Fine gentlemen smiled at her benevolently as they talked with Martin and one another; a type-writer clicked; signatures were affixed to an imposing document; her own landlord was there, too, and affixed his signature; and when all was over and she was outside on the sidewalk, her landlord spoke to her, saying,
"Well, Maria, you won’t have to pay me no seven dollars and a half this month."
Maria was too stunned for speech.
"Or next month, or the next, or the next," her landlord said.
She thanked him incoherently, as if for a favor.
And it was not until she had returned home to North Oakland and conferred with her own kind, and had the Portuguese grocer investigate, that she really knew that she was the owner of the little house in which she had lived and for which she had paid rent so long.
"Why don’t you trade with me no more?" the Portuguese grocer asked Martin that evening, stepping out to hail him when he got off the car; and Martin explained that he wasn’t doing his own cooking any more, and then went in and had a drink of wine on the house.
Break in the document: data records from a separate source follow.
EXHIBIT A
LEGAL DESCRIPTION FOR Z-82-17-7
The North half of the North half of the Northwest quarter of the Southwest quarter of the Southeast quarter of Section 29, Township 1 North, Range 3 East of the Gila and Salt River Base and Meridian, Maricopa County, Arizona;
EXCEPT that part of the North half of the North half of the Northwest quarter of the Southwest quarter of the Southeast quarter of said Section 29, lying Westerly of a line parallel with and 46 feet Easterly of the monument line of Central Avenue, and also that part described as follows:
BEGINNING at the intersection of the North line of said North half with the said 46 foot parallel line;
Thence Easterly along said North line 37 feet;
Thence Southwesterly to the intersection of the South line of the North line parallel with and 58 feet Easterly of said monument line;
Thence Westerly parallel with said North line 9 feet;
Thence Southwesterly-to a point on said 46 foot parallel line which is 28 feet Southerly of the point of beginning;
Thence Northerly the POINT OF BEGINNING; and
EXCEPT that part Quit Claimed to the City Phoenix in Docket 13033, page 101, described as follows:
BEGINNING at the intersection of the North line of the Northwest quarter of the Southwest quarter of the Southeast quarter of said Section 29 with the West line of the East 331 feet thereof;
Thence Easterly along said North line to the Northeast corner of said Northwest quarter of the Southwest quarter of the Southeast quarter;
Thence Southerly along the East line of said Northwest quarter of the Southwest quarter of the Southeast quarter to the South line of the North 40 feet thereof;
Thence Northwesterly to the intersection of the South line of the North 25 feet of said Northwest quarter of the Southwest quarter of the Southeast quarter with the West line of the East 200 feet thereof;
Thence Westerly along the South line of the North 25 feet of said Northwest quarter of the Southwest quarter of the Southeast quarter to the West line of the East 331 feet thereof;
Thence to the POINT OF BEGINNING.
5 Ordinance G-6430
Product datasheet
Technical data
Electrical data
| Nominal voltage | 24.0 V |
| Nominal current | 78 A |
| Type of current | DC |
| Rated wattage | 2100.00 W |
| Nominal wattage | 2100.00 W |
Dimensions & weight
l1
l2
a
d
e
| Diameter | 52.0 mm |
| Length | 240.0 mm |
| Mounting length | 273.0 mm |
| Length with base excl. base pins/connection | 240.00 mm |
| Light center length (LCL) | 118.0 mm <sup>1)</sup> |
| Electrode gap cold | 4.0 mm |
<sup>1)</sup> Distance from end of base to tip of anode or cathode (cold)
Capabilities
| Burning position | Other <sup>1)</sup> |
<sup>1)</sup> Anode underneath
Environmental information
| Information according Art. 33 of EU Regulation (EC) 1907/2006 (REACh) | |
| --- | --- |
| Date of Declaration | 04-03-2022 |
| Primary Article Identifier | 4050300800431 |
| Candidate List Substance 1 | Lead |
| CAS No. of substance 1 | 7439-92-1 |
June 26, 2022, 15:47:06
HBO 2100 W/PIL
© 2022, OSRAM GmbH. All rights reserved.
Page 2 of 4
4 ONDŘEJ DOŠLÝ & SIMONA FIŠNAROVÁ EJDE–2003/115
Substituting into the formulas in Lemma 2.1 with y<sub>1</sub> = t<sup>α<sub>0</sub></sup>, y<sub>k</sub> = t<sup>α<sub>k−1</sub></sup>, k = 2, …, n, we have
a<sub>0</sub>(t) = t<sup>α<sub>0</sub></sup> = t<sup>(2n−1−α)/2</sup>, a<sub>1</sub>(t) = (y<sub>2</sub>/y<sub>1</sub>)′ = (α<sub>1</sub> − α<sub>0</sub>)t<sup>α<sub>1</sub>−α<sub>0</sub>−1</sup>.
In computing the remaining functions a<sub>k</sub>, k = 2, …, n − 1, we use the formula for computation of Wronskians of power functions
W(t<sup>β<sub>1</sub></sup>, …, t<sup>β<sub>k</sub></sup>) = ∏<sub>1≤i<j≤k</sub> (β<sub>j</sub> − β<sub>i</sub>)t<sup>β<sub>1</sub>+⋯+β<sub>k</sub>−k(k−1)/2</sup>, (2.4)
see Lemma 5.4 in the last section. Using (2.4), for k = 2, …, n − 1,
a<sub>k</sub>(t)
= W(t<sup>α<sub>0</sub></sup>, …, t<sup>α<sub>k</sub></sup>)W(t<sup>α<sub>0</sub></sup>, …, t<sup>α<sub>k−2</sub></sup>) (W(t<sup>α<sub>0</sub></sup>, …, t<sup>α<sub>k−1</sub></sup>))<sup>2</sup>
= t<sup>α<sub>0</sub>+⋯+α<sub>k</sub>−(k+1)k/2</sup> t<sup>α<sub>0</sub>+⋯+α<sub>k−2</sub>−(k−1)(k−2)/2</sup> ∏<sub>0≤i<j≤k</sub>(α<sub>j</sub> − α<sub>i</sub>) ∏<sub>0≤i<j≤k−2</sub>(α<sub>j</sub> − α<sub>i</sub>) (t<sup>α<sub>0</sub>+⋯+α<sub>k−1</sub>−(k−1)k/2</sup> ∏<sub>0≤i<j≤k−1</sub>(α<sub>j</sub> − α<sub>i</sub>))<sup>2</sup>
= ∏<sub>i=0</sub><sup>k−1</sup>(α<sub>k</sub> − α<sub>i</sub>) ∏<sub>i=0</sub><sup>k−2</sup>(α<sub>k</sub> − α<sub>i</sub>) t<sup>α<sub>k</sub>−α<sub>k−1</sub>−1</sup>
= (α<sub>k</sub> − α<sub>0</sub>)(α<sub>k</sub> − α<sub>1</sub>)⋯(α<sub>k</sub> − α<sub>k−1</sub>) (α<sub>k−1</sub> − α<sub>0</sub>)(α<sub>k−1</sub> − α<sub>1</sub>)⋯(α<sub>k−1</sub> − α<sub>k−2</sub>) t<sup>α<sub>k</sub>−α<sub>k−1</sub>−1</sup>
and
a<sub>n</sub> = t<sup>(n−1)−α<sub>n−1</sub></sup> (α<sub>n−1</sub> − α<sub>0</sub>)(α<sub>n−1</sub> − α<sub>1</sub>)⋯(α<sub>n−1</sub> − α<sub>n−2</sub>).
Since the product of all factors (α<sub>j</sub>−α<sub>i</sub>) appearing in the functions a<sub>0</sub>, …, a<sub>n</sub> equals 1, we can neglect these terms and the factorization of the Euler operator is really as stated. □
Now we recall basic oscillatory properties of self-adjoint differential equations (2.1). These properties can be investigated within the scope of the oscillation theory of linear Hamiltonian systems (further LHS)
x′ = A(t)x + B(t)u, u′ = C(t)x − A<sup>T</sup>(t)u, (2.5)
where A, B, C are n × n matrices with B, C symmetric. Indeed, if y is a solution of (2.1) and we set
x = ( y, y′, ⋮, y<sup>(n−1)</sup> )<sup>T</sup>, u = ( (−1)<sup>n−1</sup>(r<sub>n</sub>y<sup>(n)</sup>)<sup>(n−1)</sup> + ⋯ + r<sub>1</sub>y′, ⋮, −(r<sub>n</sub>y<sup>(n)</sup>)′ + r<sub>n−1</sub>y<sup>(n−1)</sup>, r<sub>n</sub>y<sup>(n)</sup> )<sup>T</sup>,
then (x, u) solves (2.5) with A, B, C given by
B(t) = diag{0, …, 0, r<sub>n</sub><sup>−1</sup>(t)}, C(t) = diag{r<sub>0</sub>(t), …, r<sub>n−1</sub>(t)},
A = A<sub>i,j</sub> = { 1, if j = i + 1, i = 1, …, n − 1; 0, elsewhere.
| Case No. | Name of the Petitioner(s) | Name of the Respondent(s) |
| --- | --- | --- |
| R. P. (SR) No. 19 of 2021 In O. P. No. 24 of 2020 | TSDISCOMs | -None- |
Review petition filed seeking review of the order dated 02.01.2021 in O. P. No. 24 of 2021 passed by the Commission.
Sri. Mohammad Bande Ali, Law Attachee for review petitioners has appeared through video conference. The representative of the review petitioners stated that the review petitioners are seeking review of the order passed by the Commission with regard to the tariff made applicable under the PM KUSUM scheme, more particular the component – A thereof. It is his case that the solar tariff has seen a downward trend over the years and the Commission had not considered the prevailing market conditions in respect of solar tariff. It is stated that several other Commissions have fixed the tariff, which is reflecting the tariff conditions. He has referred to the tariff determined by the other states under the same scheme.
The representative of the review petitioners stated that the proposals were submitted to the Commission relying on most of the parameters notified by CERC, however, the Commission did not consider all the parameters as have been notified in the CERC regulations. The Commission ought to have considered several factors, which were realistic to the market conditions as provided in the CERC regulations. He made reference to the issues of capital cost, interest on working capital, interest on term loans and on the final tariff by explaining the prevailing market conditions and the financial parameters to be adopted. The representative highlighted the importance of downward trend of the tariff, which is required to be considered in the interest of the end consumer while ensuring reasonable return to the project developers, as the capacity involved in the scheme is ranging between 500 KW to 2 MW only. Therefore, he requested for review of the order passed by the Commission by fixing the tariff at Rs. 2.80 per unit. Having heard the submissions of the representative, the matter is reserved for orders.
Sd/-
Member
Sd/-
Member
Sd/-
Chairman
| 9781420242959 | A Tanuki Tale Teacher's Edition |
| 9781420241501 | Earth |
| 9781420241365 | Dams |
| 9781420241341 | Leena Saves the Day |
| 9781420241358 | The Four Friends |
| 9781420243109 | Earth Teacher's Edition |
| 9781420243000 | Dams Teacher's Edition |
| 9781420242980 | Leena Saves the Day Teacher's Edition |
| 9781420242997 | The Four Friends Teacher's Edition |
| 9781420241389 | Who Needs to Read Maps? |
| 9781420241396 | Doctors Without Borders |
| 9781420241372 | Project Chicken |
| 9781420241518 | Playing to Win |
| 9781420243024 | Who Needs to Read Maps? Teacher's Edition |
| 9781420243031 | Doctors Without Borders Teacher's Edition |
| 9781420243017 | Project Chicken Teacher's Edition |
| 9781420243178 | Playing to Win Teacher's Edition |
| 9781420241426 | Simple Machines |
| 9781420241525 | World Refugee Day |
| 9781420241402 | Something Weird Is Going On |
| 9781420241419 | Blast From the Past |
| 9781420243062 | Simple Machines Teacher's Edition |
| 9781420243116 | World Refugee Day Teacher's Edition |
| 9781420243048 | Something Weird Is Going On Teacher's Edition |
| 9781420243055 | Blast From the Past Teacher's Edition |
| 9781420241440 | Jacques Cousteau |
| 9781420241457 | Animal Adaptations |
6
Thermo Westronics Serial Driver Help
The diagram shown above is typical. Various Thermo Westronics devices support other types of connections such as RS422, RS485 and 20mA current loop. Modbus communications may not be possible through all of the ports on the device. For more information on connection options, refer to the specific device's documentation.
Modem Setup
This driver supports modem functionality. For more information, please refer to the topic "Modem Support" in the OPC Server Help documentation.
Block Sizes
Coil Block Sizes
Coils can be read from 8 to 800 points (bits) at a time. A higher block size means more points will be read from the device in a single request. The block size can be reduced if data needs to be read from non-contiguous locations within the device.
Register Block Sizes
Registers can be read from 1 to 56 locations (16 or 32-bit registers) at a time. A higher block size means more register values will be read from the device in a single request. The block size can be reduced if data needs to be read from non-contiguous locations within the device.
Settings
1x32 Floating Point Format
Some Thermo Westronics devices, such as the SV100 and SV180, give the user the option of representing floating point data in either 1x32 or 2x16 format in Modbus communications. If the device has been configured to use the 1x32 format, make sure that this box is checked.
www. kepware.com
He noted it was the best wine the grocer had in stock.
"Maria," Martin announced that night, "I’m going to leave you.
And you’re going to leave here yourself soon. Then you can rent the house and be a landlord yourself.
You’ve a brother in San Leandro or Haywards, and he’s in the milk business.
I want you to send all your washing back unwashed-understand?-unwashed, and to go out to San Leandro to-morrow, or Haywards, or wherever it is, and see that brother of yours.
Tell him to come to see me.
I’ll be stopping at the Metropole down in Oakland.
He’ll know a good milk-ranch when he sees one."
And so it was that Maria became a landlord and the sole owner of a dairy, with two hired men to do the work for her and a bank account that steadily increased despite the fact that her whole brood wore shoes and went to school.
Few persons ever meet the fairy princes they dream about; but Maria, who worked hard and whose head was hard, never dreaming about fairy princes, entertained hers in the guise of an ex-laundryman.
In the meantime the world had begun to ask: "Who is this Martin Eden?"
He had declined to give any biographical data to his publishers, but the newspapers were not to be denied.
Oakland was his own town, and the reporters nosed out scores of individuals who could supply information.
All that he was and was not, all that he had done and most of what he had not done, was spread out for the delectation of the public, accompanied by snapshots and photographs-the latter procured from the local photographer who had once taken Martin’s picture and who promptly copyrighted it and put it on the market.
At first, so great was his disgust with the magazines and all bourgeois society, Martin fought against publicity; but in the end, because it was easier than not to, he surrendered.
He found that he could not refuse himself to the special writers who travelled long distances to see him.
Then again, each day was so many hours long, and, since he no longer was occupied with writing and studying, those hours had to be occupied somehow; so he yielded to what was to him a whim, permitted interviews, gave his opinions on literature and philosophy, and even accepted invitations of the bourgeoisie.
He had settled down into a strange and comfortable state of mind.
He no longer cared.
He forgave everybody, even the cub reporter who had painted him red and to whom he now granted a full page with specially posed photographs.